» Perintah Kerja 1
Salin dengan tepat bagian dari makalah tentang teknik pengumpulan data, mulai pada kata-kata yang memuat "TEKNIK PENGUMPULAN DATA (WAWANCARA" dan berhenti sesudah "NOVI ERISTA (12060164)".
» Perintah Kerja 2
Teruskan makalah tentang teknik pengumpulan data mulai dari bagian terakhir yang ditampilkan.

» Teks yang Disediakan
==========
TEKNIK PENGUMPULAN DATA (WAWANCARA DAN STUDI DOKUMEN)
TEKNIK PENGUMPULAN DATA
(WAWANCARA DAN STUDI DOKUMEN)
MAKALAH
Sebagai Syarat Pemenuhan Matakuliah
Metodologi Penelitian II
![]() |
OLEH:
KELOMPOK VII
SESI 2012 E
AGUS MULYA PUTRA (12060158)
NOVI ERISTA (12060164)
RAHMAH TUSA’DIAH (12060170)
Dosen Pembimbing : Bpk. Dr.
Asmawi, M.S.
PROGRAM
STUDI BIMBINGAN DAN KONSELING
SEKOLAH
TINGGI KEGURUAN DAN ILMU PENDIDIKAN
(STKIP)
PGRI SUMATERA BARAT
PADANG
2015
BAB I
PENDAHULUAN
A.
==========
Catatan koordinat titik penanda

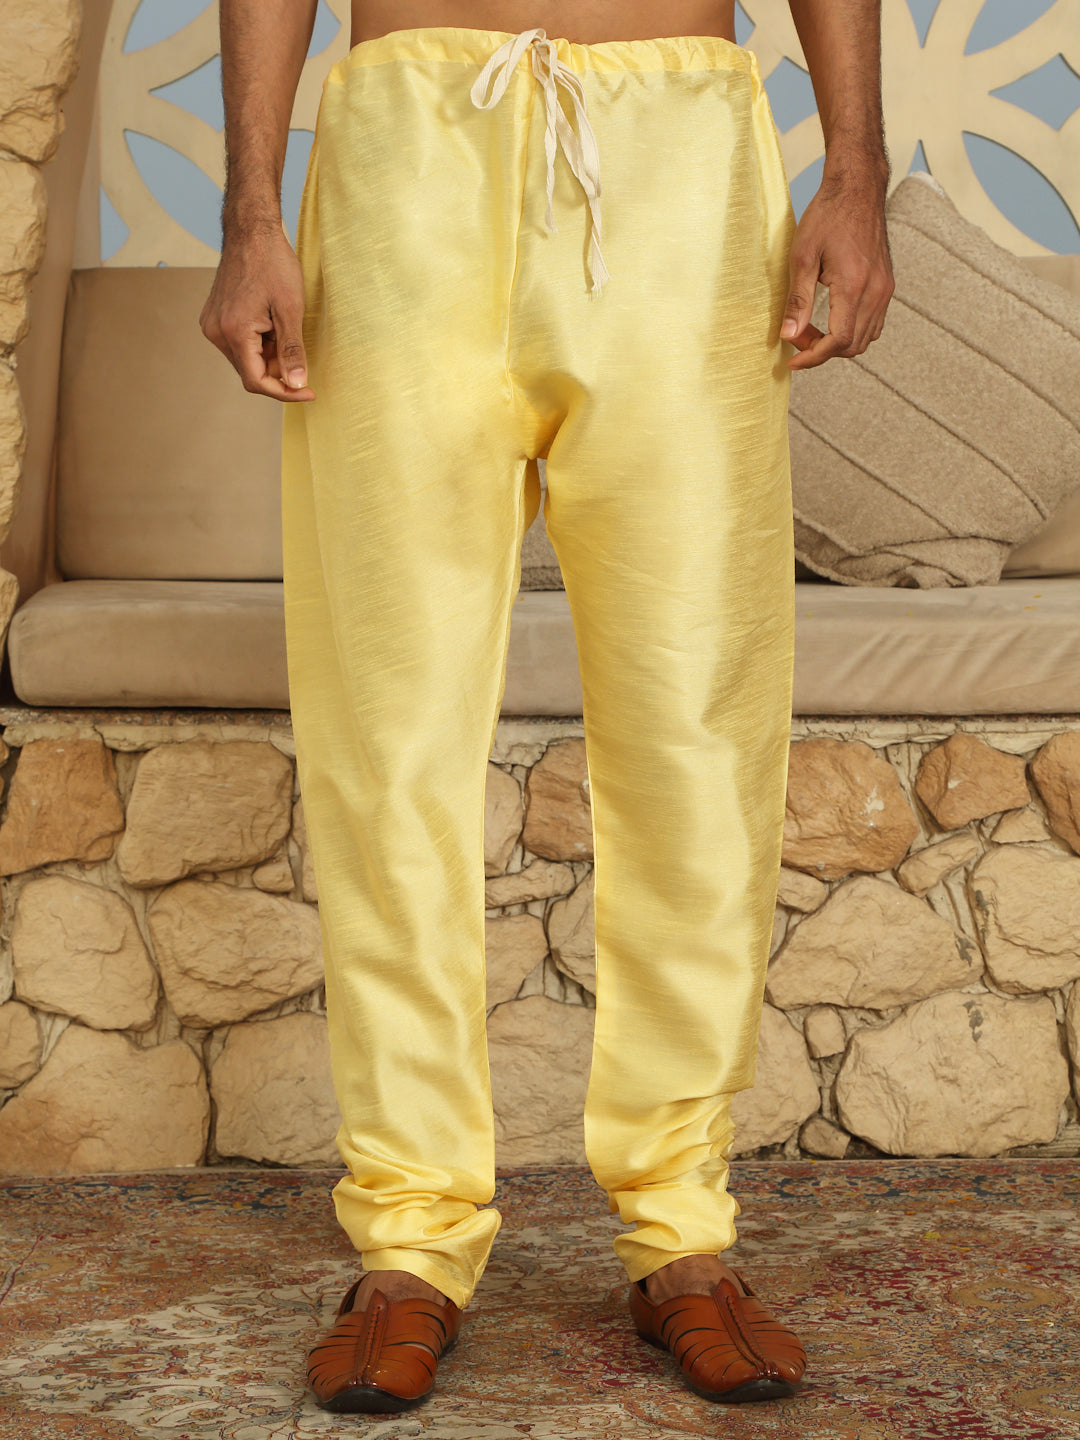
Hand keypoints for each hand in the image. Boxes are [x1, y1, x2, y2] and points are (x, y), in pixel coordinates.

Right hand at [199, 223, 315, 400]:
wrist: (251, 232)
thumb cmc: (273, 263)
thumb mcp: (291, 309)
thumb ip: (292, 351)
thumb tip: (297, 384)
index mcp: (233, 331)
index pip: (256, 381)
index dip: (284, 392)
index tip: (308, 391)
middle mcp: (216, 332)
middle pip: (250, 372)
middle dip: (278, 371)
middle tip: (298, 350)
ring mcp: (212, 325)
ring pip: (245, 360)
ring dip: (269, 356)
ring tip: (282, 328)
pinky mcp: (215, 318)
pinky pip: (239, 345)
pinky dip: (259, 345)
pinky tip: (271, 324)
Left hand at [780, 168, 894, 370]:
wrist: (857, 189)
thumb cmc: (828, 216)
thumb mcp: (802, 256)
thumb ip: (797, 300)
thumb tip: (789, 336)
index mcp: (855, 285)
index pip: (838, 340)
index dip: (813, 357)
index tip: (792, 361)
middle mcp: (876, 291)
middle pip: (852, 345)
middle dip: (822, 351)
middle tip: (797, 337)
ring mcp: (885, 289)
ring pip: (865, 338)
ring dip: (837, 343)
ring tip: (811, 328)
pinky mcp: (886, 285)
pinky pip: (873, 324)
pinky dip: (851, 331)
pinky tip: (830, 318)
==========
» Hasil Latihan 1
TEKNIK PENGUMPULAN DATA (WAWANCARA DAN STUDI DOKUMEN)
TEKNIK PENGUMPULAN DATA
(WAWANCARA DAN STUDI DOKUMEN)
MAKALAH
Sebagai Syarat Pemenuhan Matakuliah
Metodologi Penelitian II
![]() |
OLEH:
KELOMPOK VII
SESI 2012 E
AGUS MULYA PUTRA (12060158)
NOVI ERISTA (12060164)

» Hasil Latihan 2
Latar Belakang
Pada
masa sekarang ini, begitu banyak penelitian-penelitian yang telah dilakukan,
baik itu dilakukan oleh yang profesional maupun amatiran. Untuk melakukan suatu
penelitian, seorang peneliti membutuhkan yang namanya data-data untuk
melengkapi penelitian yang dilakukannya tersebut. Untuk memperoleh data-data
tersebut, seorang peneliti dapat memperolehnya dengan cara melakukan wawancara,
observasi atau studi dokumen dengan orang-orang yang bisa dijadikan sumber
informasi atau informan penelitian.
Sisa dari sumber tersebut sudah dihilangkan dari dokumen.